* WHAT TO DO *
Edit the rows below, from the start through the line containing "order: Polypodiales", so that "scientific name" becomes "species" everywhere in that part. Write out those lines with nothing else changed.

* EXERCISE MATERIAL *
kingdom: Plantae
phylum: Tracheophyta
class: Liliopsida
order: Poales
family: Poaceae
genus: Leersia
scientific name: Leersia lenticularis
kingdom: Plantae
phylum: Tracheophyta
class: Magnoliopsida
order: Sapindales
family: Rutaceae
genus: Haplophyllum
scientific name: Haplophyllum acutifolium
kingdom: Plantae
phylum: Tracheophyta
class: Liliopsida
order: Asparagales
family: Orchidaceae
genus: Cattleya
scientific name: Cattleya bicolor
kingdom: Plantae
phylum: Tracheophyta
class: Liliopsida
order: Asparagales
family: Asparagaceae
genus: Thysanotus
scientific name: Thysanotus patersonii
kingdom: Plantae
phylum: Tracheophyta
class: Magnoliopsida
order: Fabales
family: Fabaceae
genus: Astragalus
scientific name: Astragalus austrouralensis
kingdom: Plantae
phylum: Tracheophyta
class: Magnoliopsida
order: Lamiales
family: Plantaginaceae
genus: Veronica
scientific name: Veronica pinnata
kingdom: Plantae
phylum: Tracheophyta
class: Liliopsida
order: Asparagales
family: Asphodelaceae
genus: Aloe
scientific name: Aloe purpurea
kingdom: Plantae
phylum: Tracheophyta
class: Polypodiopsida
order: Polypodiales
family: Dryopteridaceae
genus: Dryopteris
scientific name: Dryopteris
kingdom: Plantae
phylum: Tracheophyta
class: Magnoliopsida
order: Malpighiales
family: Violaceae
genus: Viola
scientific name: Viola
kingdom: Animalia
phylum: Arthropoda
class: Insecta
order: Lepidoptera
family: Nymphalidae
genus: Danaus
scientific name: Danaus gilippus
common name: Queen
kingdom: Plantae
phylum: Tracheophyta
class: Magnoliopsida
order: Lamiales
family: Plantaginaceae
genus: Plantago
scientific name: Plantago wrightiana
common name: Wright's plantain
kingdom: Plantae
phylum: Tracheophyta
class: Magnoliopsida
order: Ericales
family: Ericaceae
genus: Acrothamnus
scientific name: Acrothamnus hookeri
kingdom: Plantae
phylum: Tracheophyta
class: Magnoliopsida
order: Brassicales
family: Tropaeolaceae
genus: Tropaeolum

* EXERCISE SOLUTION *
kingdom: Plantae
phylum: Tracheophyta
class: Liliopsida
order: Poales
family: Poaceae
genus: Leersia
species: Leersia lenticularis
kingdom: Plantae
phylum: Tracheophyta
class: Magnoliopsida
order: Sapindales
family: Rutaceae
genus: Haplophyllum
species: Haplophyllum acutifolium
kingdom: Plantae
phylum: Tracheophyta
class: Liliopsida
order: Asparagales
family: Orchidaceae
genus: Cattleya
species: Cattleya bicolor
kingdom: Plantae
phylum: Tracheophyta
class: Liliopsida
order: Asparagales
family: Asparagaceae
genus: Thysanotus
species: Thysanotus patersonii
kingdom: Plantae
phylum: Tracheophyta
class: Magnoliopsida
order: Fabales
family: Fabaceae
genus: Astragalus
species: Astragalus austrouralensis
kingdom: Plantae
phylum: Tracheophyta
class: Magnoliopsida
order: Lamiales
family: Plantaginaceae
genus: Veronica
species: Veronica pinnata
kingdom: Plantae
phylum: Tracheophyta
class: Liliopsida
order: Asparagales
family: Asphodelaceae
genus: Aloe
species: Aloe purpurea
kingdom: Plantae
phylum: Tracheophyta
class: Polypodiopsida
order: Polypodiales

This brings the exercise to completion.